From time to time, we post an item starting with the phrase “last word.”

Often, we honor that commitment.

The Vikings and Eagles finally played last night, with the Vikings scoring an unlikely 24-14 win over the flat and uninspired Eagles, who did nothing miraculous in their first game after the Miracle in the New Meadowlands. The game, as anyone who hasn’t been stuck in a snow drift for the last three days would know, was postponed from Sunday due to a winter storm that was bearing down on the City of Brotherly Love.

The move sparked considerable debate, buoyed by Pennsylvania Governor Ed Rendell’s invocation of Lombardi and injection of “wusses” and “wussies” and “wussification” into the dinner-table dialogue of a nation that previously had been at times unsure about the mixed-company propriety of the root word.

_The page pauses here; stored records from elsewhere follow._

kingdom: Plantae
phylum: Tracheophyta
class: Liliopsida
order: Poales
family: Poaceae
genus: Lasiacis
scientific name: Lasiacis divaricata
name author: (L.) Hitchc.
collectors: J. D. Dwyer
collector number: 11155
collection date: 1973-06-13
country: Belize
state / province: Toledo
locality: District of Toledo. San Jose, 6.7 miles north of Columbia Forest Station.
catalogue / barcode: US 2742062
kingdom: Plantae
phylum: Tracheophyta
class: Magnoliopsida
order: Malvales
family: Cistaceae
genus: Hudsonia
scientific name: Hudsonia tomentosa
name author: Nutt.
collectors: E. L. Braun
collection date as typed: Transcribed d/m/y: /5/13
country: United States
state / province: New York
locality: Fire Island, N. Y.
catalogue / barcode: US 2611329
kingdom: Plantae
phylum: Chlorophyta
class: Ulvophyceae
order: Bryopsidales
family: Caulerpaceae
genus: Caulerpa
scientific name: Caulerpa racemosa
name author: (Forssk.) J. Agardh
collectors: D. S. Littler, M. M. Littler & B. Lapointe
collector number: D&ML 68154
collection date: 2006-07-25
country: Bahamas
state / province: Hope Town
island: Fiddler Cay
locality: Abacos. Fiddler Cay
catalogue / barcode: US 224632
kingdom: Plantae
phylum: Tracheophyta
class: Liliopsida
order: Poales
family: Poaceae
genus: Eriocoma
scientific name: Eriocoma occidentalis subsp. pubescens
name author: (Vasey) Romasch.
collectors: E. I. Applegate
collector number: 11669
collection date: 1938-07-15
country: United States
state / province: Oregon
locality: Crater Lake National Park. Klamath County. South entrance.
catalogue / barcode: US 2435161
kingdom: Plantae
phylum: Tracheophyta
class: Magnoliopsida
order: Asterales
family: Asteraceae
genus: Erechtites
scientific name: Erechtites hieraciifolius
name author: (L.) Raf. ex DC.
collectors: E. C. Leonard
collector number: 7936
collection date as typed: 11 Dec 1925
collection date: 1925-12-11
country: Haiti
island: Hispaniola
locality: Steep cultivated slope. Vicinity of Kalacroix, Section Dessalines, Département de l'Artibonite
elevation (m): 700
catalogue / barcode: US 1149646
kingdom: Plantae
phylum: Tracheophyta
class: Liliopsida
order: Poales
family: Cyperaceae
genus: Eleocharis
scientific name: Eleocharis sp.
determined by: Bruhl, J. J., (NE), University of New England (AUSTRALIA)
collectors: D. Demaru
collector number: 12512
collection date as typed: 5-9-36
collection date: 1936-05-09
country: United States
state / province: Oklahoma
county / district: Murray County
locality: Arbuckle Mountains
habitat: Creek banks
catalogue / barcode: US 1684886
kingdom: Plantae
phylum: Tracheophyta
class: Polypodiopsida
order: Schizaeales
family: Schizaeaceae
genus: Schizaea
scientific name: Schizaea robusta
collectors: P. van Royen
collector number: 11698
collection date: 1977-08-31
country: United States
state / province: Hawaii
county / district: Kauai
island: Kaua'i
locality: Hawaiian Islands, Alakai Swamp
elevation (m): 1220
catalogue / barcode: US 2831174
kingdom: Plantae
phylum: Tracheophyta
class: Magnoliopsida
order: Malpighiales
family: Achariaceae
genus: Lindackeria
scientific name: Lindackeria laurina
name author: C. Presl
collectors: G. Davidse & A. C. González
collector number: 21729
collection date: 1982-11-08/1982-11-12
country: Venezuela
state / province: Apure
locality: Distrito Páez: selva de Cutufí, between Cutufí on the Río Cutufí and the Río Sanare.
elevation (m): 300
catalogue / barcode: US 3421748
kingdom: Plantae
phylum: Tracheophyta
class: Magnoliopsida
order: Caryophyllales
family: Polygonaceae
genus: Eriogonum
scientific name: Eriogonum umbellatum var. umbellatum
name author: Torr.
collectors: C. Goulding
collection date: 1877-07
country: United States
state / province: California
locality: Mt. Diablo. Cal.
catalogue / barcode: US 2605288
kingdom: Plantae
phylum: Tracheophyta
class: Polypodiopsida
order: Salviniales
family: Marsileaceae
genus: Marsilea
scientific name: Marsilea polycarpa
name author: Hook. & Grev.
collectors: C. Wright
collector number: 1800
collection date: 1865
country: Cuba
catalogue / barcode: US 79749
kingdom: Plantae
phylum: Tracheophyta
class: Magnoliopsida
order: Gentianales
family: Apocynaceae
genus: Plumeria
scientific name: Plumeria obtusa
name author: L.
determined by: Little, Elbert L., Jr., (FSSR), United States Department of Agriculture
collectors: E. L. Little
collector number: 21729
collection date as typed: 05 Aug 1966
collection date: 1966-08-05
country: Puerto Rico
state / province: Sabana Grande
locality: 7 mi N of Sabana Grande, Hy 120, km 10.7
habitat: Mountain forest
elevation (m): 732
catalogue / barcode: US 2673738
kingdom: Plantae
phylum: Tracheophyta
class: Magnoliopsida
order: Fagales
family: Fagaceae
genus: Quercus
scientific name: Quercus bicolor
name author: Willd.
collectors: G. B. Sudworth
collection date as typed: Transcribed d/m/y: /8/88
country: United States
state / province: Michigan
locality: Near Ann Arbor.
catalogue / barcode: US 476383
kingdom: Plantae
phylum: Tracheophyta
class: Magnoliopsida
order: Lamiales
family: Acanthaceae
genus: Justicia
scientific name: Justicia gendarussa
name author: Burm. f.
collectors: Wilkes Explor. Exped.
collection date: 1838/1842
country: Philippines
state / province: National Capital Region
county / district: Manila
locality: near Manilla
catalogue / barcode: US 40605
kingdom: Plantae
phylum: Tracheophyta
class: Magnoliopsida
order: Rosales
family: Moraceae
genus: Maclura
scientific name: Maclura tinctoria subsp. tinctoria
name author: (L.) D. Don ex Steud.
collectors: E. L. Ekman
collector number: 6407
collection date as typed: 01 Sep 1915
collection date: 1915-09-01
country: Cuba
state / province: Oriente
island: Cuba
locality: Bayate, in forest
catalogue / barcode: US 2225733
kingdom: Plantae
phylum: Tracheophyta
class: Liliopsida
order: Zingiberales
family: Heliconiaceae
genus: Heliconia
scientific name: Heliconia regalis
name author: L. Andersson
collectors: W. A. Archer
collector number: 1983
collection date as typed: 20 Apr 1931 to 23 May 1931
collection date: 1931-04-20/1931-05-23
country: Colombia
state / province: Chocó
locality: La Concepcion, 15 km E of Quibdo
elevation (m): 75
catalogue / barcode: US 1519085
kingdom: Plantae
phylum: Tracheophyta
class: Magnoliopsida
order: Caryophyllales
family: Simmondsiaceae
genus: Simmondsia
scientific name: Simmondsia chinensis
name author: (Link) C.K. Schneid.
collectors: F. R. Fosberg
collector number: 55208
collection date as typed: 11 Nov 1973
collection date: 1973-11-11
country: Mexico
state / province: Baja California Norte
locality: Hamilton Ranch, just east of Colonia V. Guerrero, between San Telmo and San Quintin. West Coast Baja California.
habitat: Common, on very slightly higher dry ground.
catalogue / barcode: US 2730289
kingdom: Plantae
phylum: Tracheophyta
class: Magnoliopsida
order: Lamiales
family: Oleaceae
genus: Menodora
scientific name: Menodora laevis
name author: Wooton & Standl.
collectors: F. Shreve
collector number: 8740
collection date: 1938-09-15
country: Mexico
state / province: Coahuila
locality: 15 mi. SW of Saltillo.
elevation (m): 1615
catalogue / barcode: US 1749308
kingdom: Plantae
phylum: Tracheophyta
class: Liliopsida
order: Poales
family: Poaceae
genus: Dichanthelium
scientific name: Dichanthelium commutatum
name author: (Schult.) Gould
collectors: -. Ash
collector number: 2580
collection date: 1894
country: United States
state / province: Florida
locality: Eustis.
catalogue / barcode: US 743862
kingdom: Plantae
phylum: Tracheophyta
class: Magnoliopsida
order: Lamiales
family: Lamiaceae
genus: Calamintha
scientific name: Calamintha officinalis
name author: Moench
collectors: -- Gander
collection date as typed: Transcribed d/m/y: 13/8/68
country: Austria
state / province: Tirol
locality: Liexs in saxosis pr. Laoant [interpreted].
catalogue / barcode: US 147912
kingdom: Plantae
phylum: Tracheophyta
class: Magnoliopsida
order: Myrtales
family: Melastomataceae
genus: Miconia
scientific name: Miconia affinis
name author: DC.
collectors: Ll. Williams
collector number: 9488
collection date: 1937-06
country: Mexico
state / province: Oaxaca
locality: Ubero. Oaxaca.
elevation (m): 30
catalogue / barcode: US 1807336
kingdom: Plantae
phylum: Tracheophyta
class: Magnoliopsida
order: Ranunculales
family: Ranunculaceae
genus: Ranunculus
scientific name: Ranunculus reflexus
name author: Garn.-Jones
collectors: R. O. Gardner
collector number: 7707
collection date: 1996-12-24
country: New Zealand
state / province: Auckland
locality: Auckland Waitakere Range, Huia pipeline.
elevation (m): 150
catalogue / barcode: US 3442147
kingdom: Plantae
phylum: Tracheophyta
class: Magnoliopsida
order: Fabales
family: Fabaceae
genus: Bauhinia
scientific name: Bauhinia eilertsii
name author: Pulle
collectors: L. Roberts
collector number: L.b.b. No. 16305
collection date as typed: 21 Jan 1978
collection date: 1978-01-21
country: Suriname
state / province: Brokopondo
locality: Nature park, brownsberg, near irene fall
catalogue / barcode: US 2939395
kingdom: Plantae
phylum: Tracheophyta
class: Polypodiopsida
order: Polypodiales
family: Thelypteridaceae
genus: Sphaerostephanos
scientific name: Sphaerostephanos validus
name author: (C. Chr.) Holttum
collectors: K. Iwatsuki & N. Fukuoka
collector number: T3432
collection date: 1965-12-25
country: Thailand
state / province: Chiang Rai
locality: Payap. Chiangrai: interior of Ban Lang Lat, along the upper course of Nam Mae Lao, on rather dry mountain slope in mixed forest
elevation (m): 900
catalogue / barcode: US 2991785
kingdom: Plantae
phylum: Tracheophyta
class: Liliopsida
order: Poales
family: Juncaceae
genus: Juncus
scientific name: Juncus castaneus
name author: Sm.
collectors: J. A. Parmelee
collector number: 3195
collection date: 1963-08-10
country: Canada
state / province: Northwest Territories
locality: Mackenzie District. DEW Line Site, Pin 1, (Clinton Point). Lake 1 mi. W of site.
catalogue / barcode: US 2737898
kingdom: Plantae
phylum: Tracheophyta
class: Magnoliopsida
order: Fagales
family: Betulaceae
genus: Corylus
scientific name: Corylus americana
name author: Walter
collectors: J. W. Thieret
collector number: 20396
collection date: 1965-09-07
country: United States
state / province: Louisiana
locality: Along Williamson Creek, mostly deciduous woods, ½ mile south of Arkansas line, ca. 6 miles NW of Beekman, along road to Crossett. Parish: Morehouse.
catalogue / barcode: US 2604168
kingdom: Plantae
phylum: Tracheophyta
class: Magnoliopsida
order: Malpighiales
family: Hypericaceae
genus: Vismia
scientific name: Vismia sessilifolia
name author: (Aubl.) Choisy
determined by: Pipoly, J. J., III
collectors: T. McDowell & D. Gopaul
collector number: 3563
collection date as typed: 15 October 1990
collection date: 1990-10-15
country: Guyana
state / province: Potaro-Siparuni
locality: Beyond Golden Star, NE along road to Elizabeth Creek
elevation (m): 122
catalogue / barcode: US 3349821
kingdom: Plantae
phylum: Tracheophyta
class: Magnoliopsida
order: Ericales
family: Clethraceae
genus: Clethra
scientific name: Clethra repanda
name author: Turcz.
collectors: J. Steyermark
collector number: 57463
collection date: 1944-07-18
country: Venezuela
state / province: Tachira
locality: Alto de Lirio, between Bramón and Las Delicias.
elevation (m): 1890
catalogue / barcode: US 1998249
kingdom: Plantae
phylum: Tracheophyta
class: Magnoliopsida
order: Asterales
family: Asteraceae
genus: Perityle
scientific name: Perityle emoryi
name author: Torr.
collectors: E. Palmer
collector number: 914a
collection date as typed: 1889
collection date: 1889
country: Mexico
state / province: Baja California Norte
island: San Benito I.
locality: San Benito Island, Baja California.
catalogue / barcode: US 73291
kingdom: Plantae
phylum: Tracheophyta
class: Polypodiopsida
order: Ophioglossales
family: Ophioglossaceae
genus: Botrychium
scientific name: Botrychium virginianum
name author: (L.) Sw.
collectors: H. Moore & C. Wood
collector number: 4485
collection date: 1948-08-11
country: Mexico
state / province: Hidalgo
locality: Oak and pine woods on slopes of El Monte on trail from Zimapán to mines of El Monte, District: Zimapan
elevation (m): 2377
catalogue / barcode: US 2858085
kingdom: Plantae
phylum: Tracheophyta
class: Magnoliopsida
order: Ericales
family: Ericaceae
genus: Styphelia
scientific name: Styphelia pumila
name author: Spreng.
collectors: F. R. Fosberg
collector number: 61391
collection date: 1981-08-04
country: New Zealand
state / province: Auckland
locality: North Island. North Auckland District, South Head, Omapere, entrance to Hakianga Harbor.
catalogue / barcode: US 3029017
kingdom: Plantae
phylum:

And while my own battle with the “‘On Blitzen’ Blizzard” caused me to believe that it probably was smart to not put a stadium full of Eagles fans in the position of having to find their way to their cars and then direct those cars to their homes in a pounding snowstorm, we’ve become intrigued by the P.R. posturings that have unfolded in the wake of Rendell’s rant.

On Tuesday, Eagles president Joe Banner said that the decision to move the game was one of the most popular that the franchise has made. In response to criticism of Philly Mayor Michael Nutter’s perceived role in the process, Banner said, “That decision was ultimately made by the NFL. Any criticism of the Mayor, who was not involved in this decision, is completely unfair.”

And, of course, there would have been no reason to give Nutter political cover if the decision had indeed been as popular as Banner separately insisted.

But we’re told that the decision ultimately shouldn’t be pinned on the NFL. A league source (but not necessarily a “league office” source) tells us that the Eagles instigated and pushed aggressively the postponement. The league, acting in a compressed time frame, eventually relented to the previously unthinkable notion of scuttling a game because of the threat of snow. (Except when, you know, a dome has collapsed under the weight of it.)

Apart from the obvious on-field advantage that the Eagles would have realized by allowing their highly-skilled skill-position players to avoid a potentially slow track (which, in the end, didn’t matter), we’re told that the Eagles wanted to avoid the rash of demands for refunds that inevitably would have come if the game had proceeded with only a small fraction of the home crowd in attendance.

Again, the decision probably was the right one. And, technically, it was the NFL’s call. But it was the Eagles who pushed hard for the change, and that change likely would not have happened if the Eagles hadn’t pushed for it.

In our view, the Eagles should embrace it, accept it, defend it on the merits and not with spin, and move on.